What I want is to reorder my polygons to be drawn in the clockwise
order (or reverse, I forget which but its not important right now as
its simple to change) when they have their front face viewed. I don't
actually have them drawn in that order at the moment, and I need to
adapt the code so that I can take 2 triangles, and let the code reorder
the points of both of them so that they are both drawn as opposite
sides of an object. I thought I could do it with dot product, but
unfortunately dot product never returns an angle bigger than 180, so I
can't tell which direction two vectors starting from the origin are
winded at. Unless perhaps you know of a way to find the winding angle
even if its bigger than 180? Screen coordinates don't come into this of
course. Manual culling I'll leave to OpenGL.

Thanks for your time

dmy
12-19-2000, 01:12 AM
i didn't understood completely.

is early culling what you need to do?
or you simply want a way to wind up your triangles in a way that will allow gl to cull your faces?

DMY

El Jefe
12-19-2000, 07:43 AM
I'm assuming GL takes your vertices, calculates the normal for the face, then does a dot product to figure out what way it's facing..

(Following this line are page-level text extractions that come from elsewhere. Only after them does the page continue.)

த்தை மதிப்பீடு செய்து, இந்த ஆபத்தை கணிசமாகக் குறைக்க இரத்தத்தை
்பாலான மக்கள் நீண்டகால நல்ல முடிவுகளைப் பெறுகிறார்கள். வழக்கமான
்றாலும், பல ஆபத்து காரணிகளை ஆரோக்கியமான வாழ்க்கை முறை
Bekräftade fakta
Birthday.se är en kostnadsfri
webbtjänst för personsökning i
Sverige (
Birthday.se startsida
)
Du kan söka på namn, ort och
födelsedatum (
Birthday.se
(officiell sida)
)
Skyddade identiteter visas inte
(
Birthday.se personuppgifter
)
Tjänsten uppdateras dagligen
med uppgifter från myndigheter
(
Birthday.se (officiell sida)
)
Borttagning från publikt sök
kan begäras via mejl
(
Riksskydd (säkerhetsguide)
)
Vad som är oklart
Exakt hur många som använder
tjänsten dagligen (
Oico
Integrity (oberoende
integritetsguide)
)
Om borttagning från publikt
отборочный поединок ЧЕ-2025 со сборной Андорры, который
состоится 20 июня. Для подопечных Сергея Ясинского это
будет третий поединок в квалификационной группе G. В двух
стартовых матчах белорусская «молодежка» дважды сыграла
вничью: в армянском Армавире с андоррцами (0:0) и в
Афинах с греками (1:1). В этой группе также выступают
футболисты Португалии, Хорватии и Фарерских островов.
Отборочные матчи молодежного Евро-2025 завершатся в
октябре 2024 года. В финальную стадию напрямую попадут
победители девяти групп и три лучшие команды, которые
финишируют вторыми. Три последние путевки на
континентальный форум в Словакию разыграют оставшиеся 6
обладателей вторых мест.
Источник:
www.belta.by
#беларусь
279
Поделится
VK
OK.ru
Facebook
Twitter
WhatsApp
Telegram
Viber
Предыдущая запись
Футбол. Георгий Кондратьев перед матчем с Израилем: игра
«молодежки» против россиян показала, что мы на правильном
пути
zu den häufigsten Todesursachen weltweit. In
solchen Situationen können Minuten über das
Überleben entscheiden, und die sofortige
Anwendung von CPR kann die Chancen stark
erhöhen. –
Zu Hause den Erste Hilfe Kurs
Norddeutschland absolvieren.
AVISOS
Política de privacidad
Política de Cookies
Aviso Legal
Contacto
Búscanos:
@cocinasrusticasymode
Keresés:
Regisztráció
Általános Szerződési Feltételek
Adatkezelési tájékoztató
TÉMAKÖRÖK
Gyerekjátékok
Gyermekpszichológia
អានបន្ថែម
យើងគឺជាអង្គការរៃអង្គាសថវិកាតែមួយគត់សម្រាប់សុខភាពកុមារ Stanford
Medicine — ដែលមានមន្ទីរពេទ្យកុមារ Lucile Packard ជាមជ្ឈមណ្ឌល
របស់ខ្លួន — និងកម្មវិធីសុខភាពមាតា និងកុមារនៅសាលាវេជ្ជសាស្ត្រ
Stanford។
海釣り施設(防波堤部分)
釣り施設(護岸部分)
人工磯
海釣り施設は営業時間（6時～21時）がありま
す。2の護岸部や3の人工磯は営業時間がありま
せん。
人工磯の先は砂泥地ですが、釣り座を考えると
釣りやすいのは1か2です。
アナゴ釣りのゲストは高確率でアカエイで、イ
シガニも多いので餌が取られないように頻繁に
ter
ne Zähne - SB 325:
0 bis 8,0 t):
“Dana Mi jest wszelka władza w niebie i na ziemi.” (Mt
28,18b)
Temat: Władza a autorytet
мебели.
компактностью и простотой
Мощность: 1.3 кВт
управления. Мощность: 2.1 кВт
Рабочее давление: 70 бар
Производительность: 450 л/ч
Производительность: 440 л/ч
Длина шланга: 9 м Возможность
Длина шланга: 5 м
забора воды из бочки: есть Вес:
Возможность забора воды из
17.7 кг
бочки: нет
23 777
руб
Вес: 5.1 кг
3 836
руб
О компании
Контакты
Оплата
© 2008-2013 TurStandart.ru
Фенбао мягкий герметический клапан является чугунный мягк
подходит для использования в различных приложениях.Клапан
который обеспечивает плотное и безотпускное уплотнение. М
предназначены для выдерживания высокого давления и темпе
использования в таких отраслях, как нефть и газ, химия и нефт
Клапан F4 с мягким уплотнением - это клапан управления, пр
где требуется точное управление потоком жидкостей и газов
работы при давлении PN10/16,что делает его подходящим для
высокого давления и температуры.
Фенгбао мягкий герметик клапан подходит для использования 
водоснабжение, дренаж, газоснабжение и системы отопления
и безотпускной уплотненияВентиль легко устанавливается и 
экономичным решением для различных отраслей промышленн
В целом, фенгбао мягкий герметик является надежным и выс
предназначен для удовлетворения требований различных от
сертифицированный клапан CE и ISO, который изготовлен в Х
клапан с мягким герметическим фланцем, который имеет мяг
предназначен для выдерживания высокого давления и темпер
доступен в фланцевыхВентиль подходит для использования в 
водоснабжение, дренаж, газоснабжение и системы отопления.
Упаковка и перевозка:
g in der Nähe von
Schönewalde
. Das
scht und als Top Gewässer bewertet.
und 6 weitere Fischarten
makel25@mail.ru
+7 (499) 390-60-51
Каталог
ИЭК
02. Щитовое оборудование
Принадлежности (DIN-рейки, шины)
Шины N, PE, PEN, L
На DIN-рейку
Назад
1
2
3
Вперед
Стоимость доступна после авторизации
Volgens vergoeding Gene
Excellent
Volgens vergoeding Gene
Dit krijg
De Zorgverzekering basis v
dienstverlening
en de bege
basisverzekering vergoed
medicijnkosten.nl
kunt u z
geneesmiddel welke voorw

If this is true, then supplying the normal on your own would solve the problem. But then again, to generate a proper normal, you'll need to have the winding order set properly....

DFrey
12-19-2000, 08:19 AM
This is easy to do for simple, convex solids. First you need to find a point that is inside the primitive, this will be the reference point, r. Then take any 3 adjacent vertexes, e.g. a, b, and c. Create 2 ordered vectors AB=b-a, BC=c-b. Take the cross product of AB and BC, call it N. Next take the dot product of (r-a) and N, call it d. If d<0 then the polygon's normal vector N points outside and the order of the vertices is ccw. If d>0 then N points inside and the order of the vertices is cw. So you can check the value of d and reverse the vertex order if d>0. This would ensure that the ordering was always ccw. This assumes the polygon's vertices are in some order to begin with. If your vertices are not in any order, then you have a different task to undertake. For each unordered set of polygon vertices, I would use the wrapping paper or sorted angles algorithim to find the ordered polygon.